子供は大人と違って近くを長時間見ていても疲れを感じにくく、気づいたらスマホやゲーム機で何時間も遊んでいることがあります。このような生活を続けていると、目が内側に寄ってしまう急性内斜視の発症リスクが高まると考えられています。特に、目の発達が十分ではない10歳以下の子供は要注意です。斜視が悪化すると、弱視になったり、物が二重に見える複視になる恐れもあります。
目に負担がかからない使用方法を習慣づけよう
近視の度数が強いほど、大人になって網膜の病気や緑内障のリスクが高まります。成長期に子供の目を守ることは、その子の将来のためにも大切なことです。

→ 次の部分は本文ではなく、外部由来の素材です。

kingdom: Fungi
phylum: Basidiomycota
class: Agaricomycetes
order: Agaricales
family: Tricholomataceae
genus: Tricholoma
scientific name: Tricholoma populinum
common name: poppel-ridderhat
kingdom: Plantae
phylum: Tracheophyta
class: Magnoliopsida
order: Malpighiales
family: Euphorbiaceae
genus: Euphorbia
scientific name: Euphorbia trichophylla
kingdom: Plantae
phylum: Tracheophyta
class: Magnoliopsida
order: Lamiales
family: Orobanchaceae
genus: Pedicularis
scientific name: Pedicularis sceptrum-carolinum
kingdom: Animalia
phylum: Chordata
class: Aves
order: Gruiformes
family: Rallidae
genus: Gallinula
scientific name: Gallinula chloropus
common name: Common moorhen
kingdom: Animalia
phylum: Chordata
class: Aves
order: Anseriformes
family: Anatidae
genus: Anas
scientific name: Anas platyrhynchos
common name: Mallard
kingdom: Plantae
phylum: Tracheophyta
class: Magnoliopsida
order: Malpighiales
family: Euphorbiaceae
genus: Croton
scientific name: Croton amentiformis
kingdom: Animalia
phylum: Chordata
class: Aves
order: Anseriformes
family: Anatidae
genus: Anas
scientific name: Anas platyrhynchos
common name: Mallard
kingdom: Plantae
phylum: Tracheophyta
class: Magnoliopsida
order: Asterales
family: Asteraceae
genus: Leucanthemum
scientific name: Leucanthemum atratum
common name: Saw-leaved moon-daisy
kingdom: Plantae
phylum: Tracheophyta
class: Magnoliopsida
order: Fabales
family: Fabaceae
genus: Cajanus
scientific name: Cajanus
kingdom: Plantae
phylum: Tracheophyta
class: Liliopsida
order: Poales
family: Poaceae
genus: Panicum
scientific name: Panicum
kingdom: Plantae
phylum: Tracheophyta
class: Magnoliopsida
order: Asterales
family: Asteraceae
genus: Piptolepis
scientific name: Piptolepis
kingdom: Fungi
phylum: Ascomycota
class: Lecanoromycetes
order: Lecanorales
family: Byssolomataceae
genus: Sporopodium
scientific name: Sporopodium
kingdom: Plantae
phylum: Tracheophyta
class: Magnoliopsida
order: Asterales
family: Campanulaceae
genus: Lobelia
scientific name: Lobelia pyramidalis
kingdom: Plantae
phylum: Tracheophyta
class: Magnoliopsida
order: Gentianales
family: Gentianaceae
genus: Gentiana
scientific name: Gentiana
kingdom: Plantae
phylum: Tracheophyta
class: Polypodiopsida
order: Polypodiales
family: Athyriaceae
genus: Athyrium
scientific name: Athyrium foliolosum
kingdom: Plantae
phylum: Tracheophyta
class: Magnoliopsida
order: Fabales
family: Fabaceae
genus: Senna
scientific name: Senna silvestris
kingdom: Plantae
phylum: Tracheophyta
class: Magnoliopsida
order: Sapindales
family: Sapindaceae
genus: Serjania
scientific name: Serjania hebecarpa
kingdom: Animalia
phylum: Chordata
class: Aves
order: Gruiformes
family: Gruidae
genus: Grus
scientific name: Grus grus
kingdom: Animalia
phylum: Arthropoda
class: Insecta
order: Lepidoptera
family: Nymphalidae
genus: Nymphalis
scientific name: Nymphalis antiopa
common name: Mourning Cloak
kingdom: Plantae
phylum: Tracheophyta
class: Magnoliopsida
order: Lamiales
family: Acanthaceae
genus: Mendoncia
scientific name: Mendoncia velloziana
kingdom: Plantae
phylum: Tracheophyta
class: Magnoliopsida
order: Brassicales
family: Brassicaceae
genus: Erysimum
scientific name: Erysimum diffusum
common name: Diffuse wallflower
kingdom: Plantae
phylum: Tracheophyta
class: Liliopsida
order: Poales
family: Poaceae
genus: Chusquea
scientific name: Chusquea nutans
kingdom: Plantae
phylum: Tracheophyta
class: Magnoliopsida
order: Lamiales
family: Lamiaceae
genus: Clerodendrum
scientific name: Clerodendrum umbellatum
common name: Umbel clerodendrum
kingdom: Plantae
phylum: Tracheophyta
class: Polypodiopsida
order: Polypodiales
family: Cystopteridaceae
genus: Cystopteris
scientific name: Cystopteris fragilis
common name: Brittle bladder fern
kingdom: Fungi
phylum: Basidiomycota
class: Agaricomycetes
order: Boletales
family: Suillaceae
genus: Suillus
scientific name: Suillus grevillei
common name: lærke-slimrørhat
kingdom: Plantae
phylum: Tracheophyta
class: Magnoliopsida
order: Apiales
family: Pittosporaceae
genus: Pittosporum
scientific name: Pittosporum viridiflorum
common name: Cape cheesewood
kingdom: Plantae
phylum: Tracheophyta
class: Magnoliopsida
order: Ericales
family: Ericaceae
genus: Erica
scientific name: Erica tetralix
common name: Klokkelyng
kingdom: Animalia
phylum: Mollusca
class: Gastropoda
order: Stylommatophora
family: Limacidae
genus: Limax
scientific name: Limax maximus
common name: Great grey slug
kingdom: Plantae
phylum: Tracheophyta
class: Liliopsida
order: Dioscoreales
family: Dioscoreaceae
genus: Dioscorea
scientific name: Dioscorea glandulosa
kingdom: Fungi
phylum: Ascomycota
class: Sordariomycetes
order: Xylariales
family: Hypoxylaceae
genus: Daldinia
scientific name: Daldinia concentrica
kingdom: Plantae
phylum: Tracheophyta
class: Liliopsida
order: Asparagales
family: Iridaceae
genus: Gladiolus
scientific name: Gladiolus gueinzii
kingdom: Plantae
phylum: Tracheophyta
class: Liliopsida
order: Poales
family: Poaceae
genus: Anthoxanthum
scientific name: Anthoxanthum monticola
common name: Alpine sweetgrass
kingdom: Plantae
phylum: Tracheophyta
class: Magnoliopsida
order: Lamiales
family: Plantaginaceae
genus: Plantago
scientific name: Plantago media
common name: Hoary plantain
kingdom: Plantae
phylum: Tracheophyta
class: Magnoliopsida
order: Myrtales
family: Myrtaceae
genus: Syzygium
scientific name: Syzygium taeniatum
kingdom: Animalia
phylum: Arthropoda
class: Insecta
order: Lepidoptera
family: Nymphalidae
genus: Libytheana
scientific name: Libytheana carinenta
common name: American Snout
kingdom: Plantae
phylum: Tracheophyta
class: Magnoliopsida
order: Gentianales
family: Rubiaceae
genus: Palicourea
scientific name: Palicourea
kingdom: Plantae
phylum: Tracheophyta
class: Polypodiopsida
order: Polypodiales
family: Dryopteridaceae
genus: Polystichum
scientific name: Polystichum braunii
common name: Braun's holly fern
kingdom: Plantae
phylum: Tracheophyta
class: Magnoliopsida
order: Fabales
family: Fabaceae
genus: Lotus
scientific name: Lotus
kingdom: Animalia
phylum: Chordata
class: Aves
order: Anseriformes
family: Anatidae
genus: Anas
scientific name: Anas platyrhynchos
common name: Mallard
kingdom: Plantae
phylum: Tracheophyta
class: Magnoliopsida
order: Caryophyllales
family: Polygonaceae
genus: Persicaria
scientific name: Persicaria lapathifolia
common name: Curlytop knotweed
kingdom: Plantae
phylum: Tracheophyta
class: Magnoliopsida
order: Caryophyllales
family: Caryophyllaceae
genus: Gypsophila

まず、お子さんがゲーム機やスマホを近くで見ていないか、長時間使いすぎていないかチェックしましょう。スマホは目から30㎝以上離してから使うようにし、30分に1回は休憩時間を取らせましょう。
画面の明るさは明るすぎても暗すぎても目に負担がかかります。目が疲れない明るさに調整しましょう。
近視を予防するには、バトミントンやキャッチボールなど、遠くを見て、近くを見る動作を繰り返すスポーツがおすすめです。目の周りの筋肉をほぐす効果が期待できます。